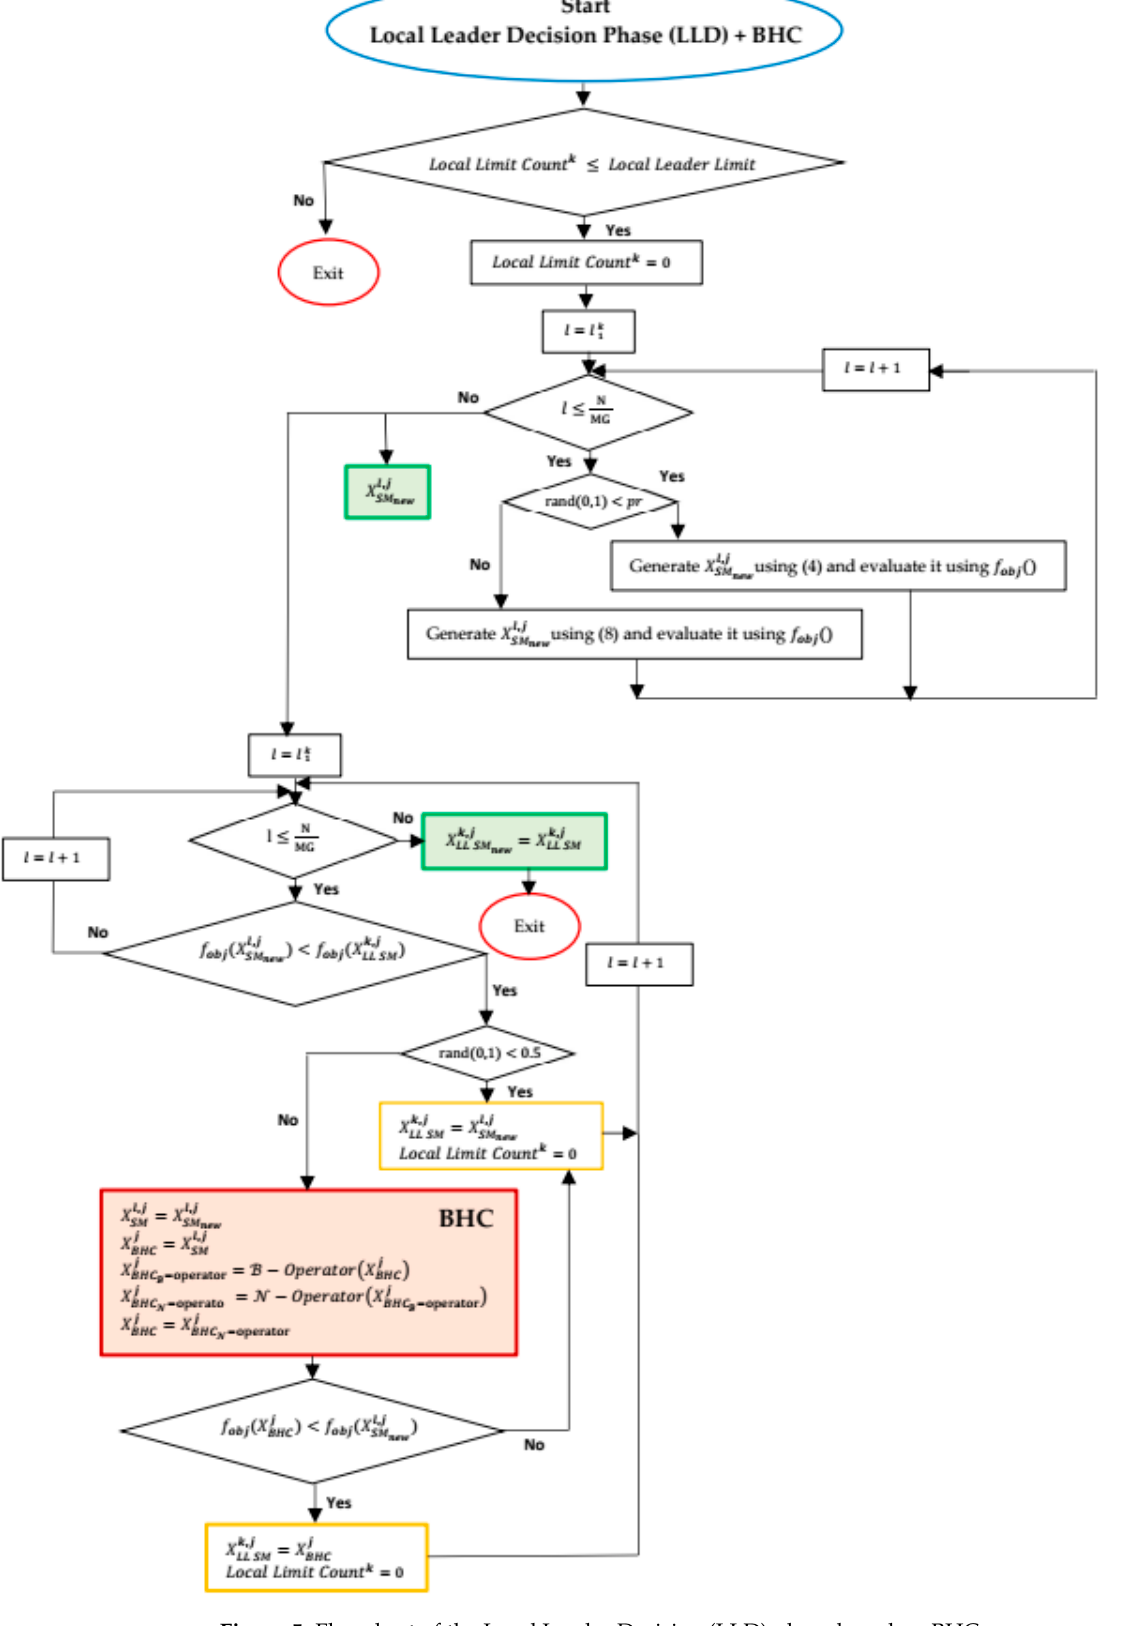
Figure 5. Flowchart of the Local Leader Decision (LLD) phase based on BHC.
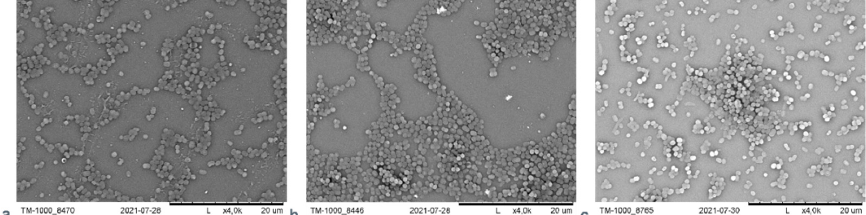
Figure 6. T he SEM visualization of nanocomposite material based on polyethyleneimine (PEI) with incorporated AuNPs or AgNPs with A. baumanni after 24-h cultivation. ( a ): PEI—AuNPs membrane; ( b ): PEI—AgNPs membrane; ( c ): Control— A. baumanni after 24 h of cultivation without membrane.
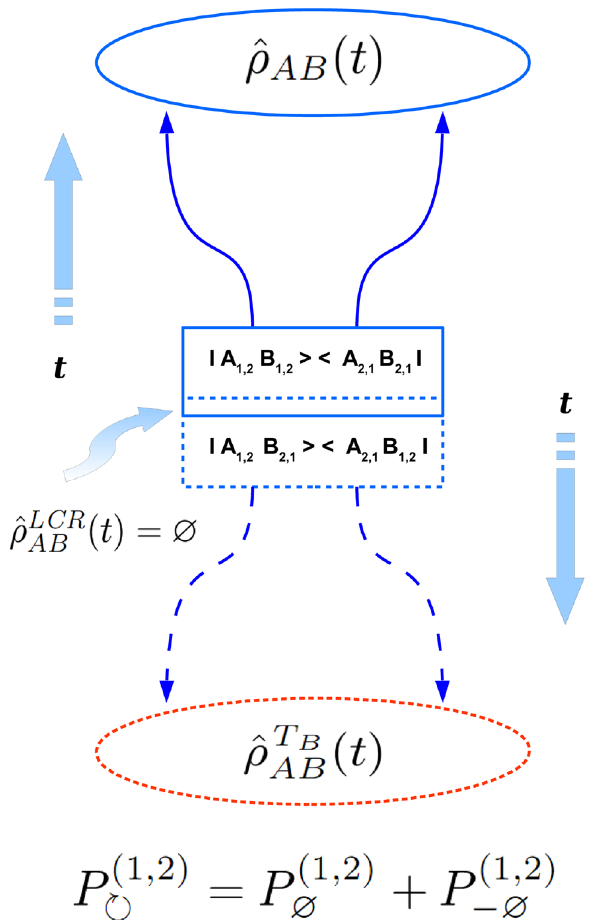
4 (two qubit- ) density matrix evolution in the entangled case with respect to Figure 2. Schematic picture of 4 × its partial transposition (pt-) procedure performed on B -subsystem taking into account two possible directions of a global time arrow in the entangled case. Square blocks are supposed to mark the moment of a given density t LCR 0 . It is shown that in the entangled case the pt- transformed density matrix matrix preparation at t = = 2 Hilbert space, involves virtual quantum transitions (projectors in the dashed block) being defined in the 2 ⊗ at the moment of its preparation. The latter projectors differ from those (projectors in the solid block) being responsible for the preparation of the original entangled density matrix as a whole. Hence, the partial transpose (pt-) transformation of the entire density matrix in one subsystem’s subspace automatically changes the way of quantum states preparation in the another subsystem(s) being entangled with the former. Since no local causality ∅ ρ LCR AB ( t ) reverse is possible in the entangled case in the entangled case one has ˆ =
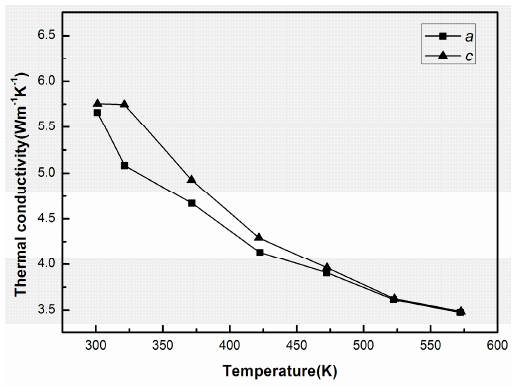
Figure 9. Thermal conductivity curves along the a -axis and c -axis of the Mg: 7 LiNbO 3 crystal.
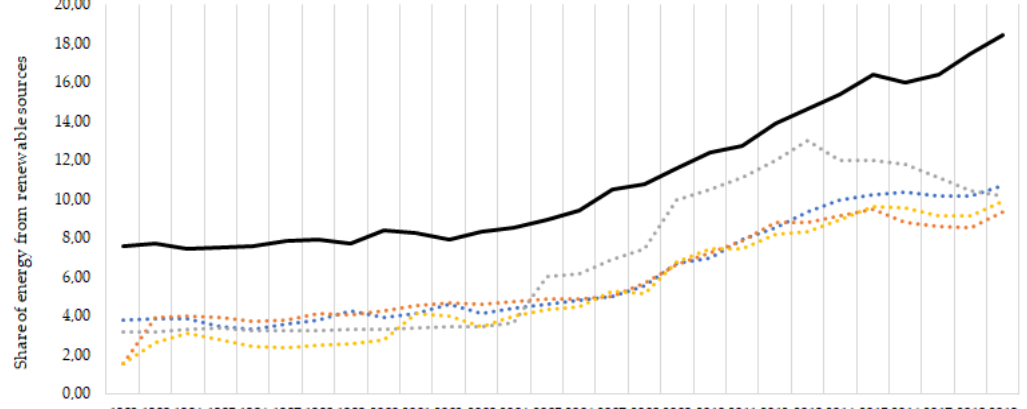
Figure 1. A plot of share of energy from renewable sources (RES) in V4 and in the EU countries before 2004 (EU-15) in 1992 – 2019.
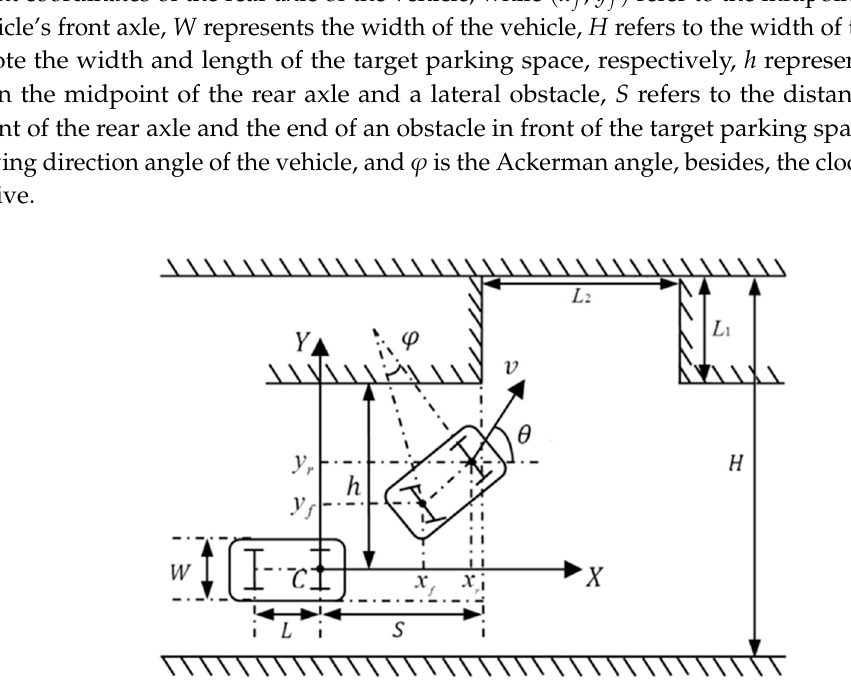
Figure 2. Simplified Vehicle Model for Parking.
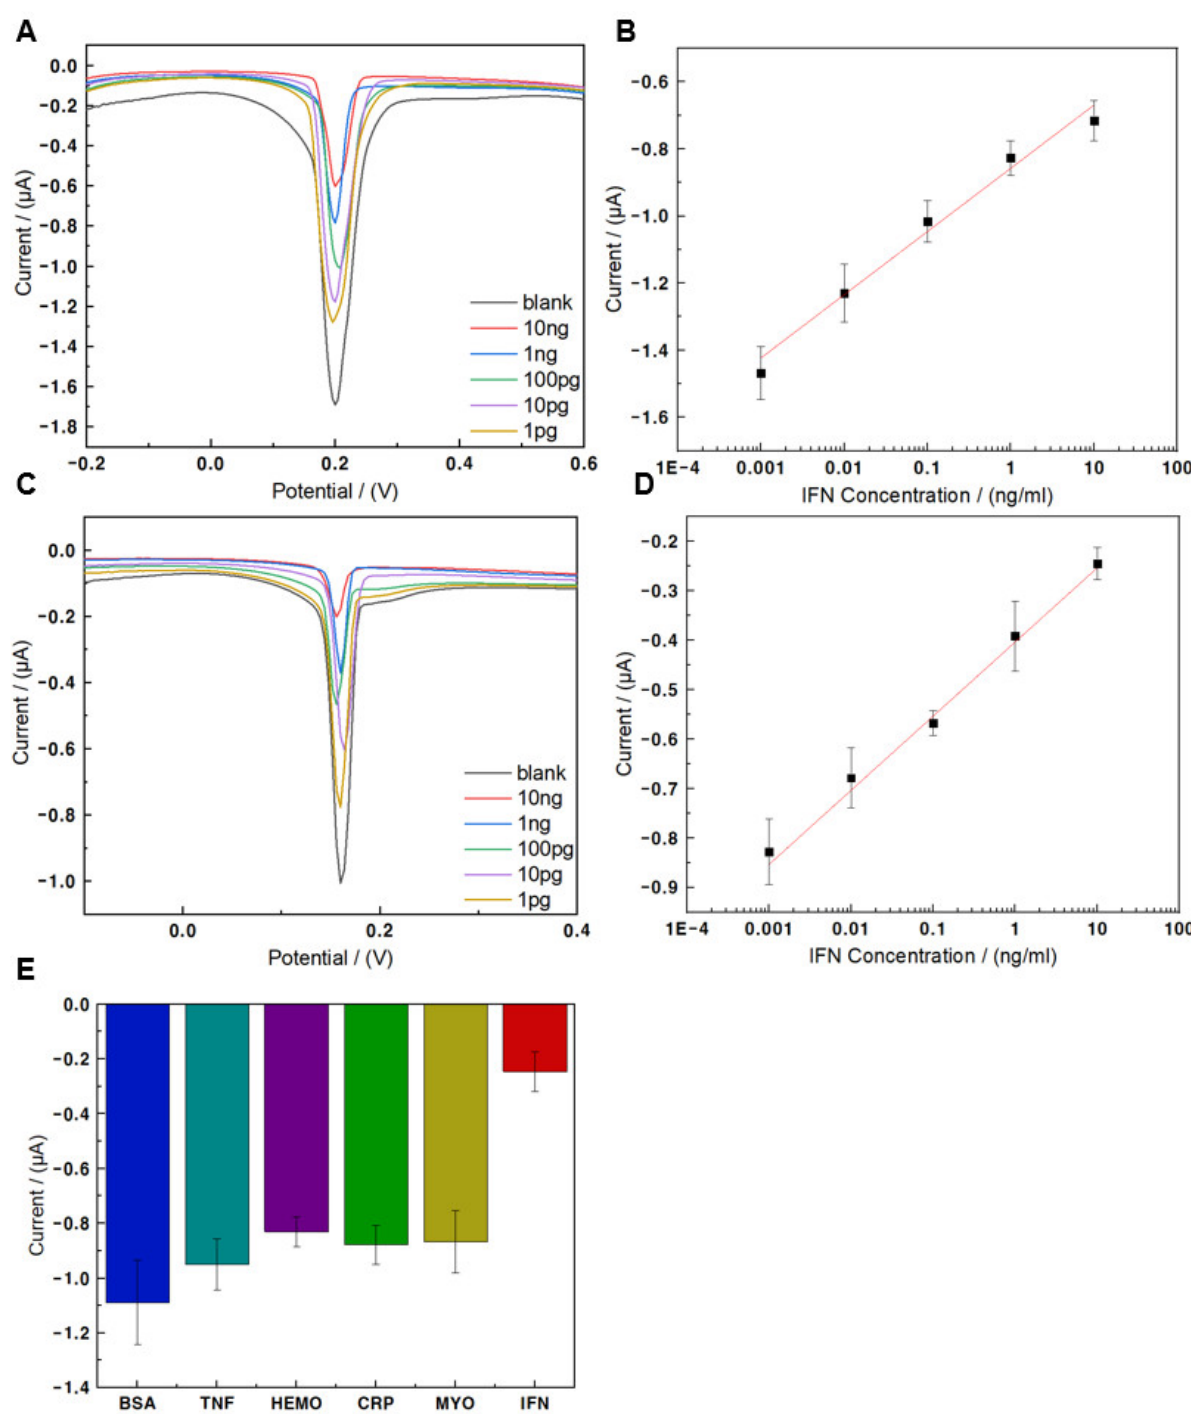
Figure 5. ( A ) Square wave voltammetry at different concentrations of interferon gamma (IFN-γ) diluted with phosphate- buffered saline (PBS) in 10 mM HEPES (pH 7.03). ( B ) Calibration curve of different concentrations of IFN-γ in PBS, linear range from 10 ng/mL to 1 pg/mL. ( C ) Square wave voltammetry at different concentrations of IFN-γ diluted with 10% human serum in 10 mM HEPES (pH 7.03). ( D ) Calibration curve of different concentrations of IFN-γ in 10% human serum, linear range from 10 ng/mL to 1 pg/mL. ( E ) Current of several proteins based on selectivity.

**Exercise:**
Lines from the start of the material through the line containing "Figure 6. T" are to be restated word for word; no picture may be included.

**Worked solution:**
Figure 5. Flowchart of the Local Leader Decision (LLD) phase based on BHC.
Figure 6. T he SEM visualization of nanocomposite material based on polyethyleneimine (PEI) with incorporated AuNPs or AgNPs with A. baumanni after 24-h cultivation. ( a ): PEI—AuNPs membrane; ( b ): PEI—AgNPs membrane; ( c ): Control— A. baumanni after 24 h of cultivation without membrane.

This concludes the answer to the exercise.